> **Records for the exercise**:
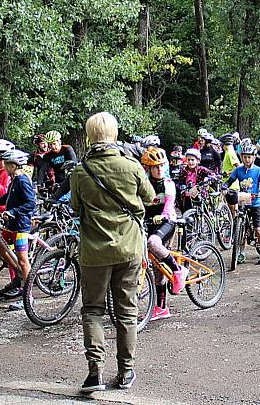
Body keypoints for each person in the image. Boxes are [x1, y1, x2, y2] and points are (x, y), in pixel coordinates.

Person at [70, 112, 155, 393]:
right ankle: (126, 372)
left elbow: (75, 207)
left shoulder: (81, 172)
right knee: (126, 312)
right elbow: (150, 197)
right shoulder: (130, 166)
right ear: (114, 135)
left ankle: (95, 374)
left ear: (89, 137)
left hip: (94, 251)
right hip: (129, 248)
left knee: (93, 310)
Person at [0, 149, 36, 311]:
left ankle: (28, 297)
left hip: (21, 225)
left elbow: (30, 203)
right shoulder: (14, 179)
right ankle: (20, 274)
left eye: (7, 164)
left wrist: (12, 212)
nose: (3, 167)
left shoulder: (22, 180)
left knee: (23, 259)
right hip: (11, 223)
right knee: (0, 248)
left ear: (14, 165)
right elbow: (6, 198)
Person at [140, 149, 188, 321]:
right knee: (155, 267)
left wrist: (164, 215)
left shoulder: (168, 183)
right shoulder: (144, 184)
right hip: (149, 222)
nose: (159, 169)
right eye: (155, 167)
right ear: (148, 168)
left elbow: (168, 205)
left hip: (166, 222)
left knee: (153, 242)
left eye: (161, 166)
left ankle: (178, 270)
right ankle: (161, 308)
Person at [225, 144, 260, 264]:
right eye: (244, 157)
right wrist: (224, 186)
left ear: (254, 158)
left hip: (255, 203)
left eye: (249, 157)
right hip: (243, 202)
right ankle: (241, 252)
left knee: (257, 228)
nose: (247, 160)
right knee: (242, 228)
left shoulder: (258, 170)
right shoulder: (238, 170)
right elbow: (230, 181)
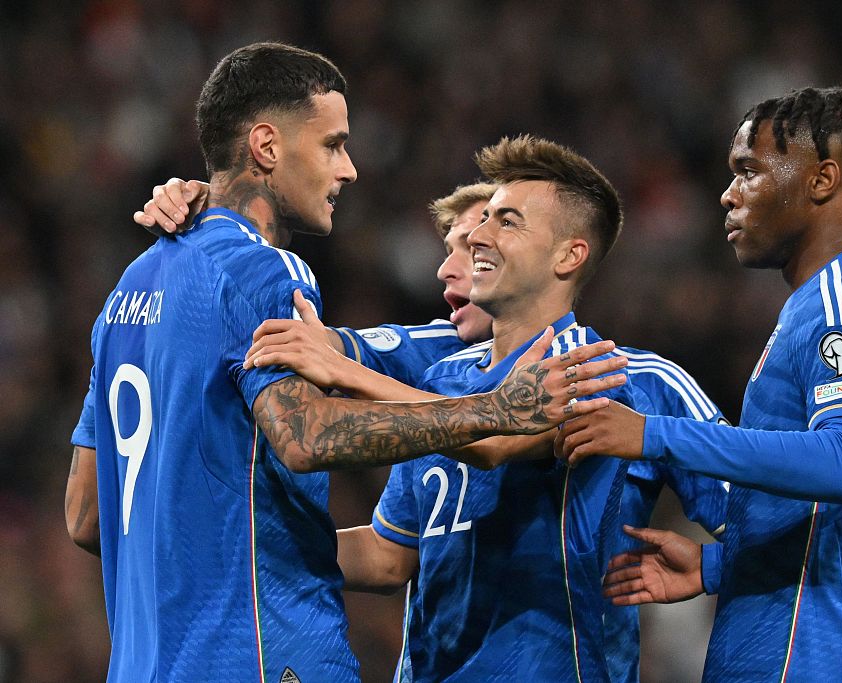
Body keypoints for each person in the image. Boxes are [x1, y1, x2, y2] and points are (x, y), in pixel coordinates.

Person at [64, 44, 620, 683]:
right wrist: (495, 410)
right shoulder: (267, 268)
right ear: (268, 147)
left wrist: (209, 544)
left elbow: (86, 515)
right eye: (332, 144)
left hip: (143, 662)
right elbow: (306, 437)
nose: (349, 169)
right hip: (265, 651)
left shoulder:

> **Assignment**: Every line from the data above that contains "elbow" must appear in the answer.

> **Output below**:
left elbow: (75, 207)
right elbow: (150, 197)
left elbow: (30, 203)
right elbow: (6, 198)
left elbow: (168, 205)
right elbow: (230, 181)
left elbow: (86, 515)
right elbow: (306, 437)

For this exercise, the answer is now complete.